Though these three books center on players whose lives and music are interconnected in various ways, they are dramatically different in focus and style. The first is a discography, the second a detailed tour through a man’s philosophy and music, the third a chronology of a musical community.

The Coltrane discography is a magnificent achievement. It should be the standard of excellence against which all future discographies are compared for comprehensiveness, ease of use and visual attractiveness. Fujioka’s team has listed all known U.S., European, Japanese and Korean issues of Coltrane’s music, in every recording format. They base their work on David Wild’s fine discography of the 1970s and early 1980s, but add much information that has surfaced since then (additional recording dates, additional takes from known recording dates, information on how some Miles Davis recordings were spliced together, and so on). The excellently reproduced photos (many of them full page) and the small reproductions of about 700 album covers offer a strong visual impact. I cannot begin to do justice to this important work in a brief review; anyone interested in discography and/or Coltrane should consider buying it.

Mike Heffley, a trombonist who has performed with Anthony Braxton, is passionately devoted to Braxton’s music. He also shares his musical hero’s love of using graphics to represent concepts and compositions, and of flowery metaphor-filled language to describe them. Heffley devotes the first 200 pages to musings about history from ancient Egyptian times to the present, and to an explanation of books and liner notes written by Braxton. In the second half he discusses the music, with separate chapters devoted to solo, duet, trio, quartet and large ensemble recordings, each organized chronologically. I question the value of including preliminary notes taken while listening to the solo recordings, and I wish some of the prose were leaner. But fans of this music will enjoy this latest addition to the growing Braxton bibliography.
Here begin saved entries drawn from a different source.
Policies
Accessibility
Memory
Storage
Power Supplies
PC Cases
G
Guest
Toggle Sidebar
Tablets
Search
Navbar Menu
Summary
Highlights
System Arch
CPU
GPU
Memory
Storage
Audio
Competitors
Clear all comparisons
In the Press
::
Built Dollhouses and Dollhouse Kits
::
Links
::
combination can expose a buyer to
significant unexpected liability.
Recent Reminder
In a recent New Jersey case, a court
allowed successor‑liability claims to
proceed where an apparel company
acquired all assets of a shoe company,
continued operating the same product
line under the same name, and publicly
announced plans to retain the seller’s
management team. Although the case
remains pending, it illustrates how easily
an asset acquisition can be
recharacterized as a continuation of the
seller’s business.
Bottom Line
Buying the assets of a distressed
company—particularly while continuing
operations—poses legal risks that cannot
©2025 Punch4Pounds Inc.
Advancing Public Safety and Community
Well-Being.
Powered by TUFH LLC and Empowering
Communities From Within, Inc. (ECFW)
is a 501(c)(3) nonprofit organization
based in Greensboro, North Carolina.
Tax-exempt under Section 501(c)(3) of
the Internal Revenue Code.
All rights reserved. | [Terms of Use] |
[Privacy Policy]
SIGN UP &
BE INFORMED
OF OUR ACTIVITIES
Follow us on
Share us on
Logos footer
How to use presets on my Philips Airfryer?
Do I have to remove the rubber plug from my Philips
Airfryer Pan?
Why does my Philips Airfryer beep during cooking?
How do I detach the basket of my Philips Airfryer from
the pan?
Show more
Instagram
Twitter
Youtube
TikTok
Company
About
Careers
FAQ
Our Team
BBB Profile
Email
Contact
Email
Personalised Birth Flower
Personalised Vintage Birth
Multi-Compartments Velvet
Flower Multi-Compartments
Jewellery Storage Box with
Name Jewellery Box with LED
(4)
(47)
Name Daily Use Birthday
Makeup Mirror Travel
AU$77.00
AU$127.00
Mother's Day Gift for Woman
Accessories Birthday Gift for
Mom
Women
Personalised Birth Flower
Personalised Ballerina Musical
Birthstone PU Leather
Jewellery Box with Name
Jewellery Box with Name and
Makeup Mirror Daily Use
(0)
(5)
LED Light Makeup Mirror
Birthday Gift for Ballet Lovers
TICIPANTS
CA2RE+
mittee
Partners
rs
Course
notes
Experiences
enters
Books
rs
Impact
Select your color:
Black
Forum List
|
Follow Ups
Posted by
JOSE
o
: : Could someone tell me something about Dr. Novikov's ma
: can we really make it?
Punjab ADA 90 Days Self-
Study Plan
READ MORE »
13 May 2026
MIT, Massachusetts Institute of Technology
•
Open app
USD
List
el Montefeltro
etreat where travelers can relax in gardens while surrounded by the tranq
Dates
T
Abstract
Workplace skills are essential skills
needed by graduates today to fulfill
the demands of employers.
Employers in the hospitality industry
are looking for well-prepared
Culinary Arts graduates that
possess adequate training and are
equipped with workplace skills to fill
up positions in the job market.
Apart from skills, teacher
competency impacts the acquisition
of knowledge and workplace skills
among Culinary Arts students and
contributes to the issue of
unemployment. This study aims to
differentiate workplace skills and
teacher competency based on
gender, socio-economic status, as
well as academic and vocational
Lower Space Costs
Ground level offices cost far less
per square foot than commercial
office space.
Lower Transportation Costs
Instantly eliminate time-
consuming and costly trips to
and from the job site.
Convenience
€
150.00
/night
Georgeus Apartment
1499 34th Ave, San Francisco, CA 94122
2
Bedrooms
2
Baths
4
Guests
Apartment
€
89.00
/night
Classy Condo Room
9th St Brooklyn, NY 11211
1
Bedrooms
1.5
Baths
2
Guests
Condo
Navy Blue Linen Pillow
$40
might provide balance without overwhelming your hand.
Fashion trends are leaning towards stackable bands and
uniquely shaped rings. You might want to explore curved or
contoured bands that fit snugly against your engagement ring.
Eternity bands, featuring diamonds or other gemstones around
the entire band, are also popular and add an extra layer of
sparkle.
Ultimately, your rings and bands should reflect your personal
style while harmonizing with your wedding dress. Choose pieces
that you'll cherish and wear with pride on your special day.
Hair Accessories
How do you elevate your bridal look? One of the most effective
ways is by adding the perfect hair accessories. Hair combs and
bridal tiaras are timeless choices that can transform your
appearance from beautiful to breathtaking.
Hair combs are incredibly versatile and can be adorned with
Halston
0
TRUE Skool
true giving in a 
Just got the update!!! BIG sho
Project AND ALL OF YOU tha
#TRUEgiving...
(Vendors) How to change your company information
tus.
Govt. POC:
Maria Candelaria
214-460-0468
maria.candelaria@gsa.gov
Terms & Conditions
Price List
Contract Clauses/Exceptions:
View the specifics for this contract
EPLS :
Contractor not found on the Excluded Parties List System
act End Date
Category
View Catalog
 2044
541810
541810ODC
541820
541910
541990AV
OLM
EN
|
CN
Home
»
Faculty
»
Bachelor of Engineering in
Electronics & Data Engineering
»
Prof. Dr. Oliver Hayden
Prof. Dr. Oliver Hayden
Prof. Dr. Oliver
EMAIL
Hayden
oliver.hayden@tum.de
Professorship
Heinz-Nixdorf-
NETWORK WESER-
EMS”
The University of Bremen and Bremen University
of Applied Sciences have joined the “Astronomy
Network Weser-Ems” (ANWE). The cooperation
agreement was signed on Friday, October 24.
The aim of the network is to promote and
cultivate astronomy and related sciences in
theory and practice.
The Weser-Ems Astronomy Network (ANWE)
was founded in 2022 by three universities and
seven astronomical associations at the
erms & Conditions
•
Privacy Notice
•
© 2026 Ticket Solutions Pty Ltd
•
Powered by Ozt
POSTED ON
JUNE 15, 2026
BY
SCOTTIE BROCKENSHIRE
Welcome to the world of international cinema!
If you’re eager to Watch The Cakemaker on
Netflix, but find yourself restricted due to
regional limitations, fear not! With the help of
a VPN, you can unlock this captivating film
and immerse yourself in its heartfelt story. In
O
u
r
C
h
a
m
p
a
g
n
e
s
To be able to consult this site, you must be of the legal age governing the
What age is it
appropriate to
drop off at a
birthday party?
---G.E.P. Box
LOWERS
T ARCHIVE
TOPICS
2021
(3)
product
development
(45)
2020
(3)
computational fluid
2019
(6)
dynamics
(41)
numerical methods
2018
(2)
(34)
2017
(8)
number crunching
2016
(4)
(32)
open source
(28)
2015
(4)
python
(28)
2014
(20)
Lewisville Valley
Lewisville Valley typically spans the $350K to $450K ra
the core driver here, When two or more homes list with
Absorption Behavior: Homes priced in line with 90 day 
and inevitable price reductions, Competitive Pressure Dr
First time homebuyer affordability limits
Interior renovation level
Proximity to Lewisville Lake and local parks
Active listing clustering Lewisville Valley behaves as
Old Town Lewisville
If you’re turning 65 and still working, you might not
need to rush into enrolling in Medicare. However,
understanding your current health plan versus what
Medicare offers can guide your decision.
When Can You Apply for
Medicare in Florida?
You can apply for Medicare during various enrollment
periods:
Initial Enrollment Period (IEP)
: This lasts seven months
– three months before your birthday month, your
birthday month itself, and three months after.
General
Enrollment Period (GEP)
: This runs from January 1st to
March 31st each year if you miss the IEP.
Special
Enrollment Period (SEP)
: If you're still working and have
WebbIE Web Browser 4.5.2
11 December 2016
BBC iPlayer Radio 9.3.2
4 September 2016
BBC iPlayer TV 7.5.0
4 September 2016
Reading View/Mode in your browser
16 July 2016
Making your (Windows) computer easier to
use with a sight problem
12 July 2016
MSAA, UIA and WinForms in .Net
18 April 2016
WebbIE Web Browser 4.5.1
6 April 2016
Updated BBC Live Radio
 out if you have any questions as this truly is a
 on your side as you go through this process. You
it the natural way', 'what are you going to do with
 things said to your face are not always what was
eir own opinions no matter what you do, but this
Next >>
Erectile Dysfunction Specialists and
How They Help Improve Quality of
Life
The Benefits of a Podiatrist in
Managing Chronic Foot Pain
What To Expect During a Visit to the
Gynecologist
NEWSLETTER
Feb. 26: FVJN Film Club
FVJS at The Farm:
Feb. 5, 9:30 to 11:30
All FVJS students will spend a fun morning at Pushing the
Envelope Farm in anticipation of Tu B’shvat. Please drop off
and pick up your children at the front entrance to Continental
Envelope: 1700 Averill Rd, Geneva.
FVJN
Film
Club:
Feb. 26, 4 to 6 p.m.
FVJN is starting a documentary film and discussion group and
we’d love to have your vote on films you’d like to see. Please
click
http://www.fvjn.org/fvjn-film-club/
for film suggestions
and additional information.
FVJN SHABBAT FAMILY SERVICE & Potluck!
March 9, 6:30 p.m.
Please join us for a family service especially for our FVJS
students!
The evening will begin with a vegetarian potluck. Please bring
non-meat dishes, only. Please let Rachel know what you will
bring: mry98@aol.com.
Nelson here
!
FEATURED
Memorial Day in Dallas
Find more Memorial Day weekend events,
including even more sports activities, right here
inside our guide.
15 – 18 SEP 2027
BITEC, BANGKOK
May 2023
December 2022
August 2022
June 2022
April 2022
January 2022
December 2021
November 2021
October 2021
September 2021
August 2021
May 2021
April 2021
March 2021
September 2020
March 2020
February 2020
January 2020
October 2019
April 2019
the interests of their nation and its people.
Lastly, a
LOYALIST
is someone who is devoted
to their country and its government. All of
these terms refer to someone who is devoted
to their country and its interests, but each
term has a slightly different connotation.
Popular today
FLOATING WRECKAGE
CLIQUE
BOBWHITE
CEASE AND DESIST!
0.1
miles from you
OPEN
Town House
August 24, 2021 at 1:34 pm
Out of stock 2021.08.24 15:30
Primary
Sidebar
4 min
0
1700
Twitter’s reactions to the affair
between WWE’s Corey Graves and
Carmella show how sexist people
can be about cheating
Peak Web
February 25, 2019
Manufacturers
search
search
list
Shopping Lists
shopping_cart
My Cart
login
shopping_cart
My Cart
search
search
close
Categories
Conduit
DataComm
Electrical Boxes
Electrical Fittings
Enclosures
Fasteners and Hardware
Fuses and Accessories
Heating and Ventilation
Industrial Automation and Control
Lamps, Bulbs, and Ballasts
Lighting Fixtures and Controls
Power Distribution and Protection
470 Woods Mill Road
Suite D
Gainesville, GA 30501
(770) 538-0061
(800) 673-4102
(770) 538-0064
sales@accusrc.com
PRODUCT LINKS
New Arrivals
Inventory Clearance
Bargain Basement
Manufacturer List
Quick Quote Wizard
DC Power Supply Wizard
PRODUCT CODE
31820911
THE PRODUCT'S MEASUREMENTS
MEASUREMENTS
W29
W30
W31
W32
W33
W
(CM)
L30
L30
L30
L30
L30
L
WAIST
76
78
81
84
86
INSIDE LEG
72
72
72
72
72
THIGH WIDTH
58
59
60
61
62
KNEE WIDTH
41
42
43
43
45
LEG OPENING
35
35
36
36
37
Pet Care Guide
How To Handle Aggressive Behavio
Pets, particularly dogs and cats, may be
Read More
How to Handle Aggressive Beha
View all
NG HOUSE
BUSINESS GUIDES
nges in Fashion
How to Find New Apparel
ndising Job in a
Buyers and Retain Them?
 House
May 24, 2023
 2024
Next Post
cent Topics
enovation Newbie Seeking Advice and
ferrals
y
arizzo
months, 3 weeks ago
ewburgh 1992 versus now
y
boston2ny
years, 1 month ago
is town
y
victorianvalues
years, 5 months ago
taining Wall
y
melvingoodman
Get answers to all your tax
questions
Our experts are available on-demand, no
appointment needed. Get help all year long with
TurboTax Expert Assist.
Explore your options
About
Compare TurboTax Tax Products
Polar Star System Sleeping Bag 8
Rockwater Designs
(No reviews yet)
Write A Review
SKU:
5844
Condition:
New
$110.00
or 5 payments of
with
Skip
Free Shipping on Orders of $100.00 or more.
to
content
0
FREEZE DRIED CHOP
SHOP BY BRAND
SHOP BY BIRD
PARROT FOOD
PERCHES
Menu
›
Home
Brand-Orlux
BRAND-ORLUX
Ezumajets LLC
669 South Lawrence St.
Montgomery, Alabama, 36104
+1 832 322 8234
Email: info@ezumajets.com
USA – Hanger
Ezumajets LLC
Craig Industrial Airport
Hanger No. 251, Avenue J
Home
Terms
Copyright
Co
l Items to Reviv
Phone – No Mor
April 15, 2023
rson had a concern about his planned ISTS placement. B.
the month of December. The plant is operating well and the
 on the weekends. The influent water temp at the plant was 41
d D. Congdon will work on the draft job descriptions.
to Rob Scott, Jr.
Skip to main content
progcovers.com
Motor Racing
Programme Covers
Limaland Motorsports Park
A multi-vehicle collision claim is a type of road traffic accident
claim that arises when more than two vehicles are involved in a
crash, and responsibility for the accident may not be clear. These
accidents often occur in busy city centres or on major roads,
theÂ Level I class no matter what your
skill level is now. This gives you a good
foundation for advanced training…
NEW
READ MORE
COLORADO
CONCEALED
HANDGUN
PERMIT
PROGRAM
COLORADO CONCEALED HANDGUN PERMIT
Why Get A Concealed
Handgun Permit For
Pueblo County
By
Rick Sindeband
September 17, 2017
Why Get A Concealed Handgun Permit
Sweet’s book is a history of the Creative Music Studio, a community of musicians who studied, taught and performed world music. It was founded in 1971 by pianist/vibraphonist Karl Berger, who established its long-term home in Woodstock, New York. During its 13-year existence students from all over the world came to this rural community and expanded their musical and aesthetic consciousness under the tutelage of Berger, Ed Blackwell, Anthony Braxton, Don Cherry, Jack DeJohnette, Trilok Gurtu, Dave Holland, Lee Konitz, Oliver Lake, Babatunde Olatungi, Leo Smith, Cecil Taylor, Nana Vasconselos, and many others. Sweet was a student deeply moved and impressed by his experiences. Drawing upon the often vivid reminiscences of many teachers and students, he has written a captivating book that is clearly the easiest read of the three under discussion here.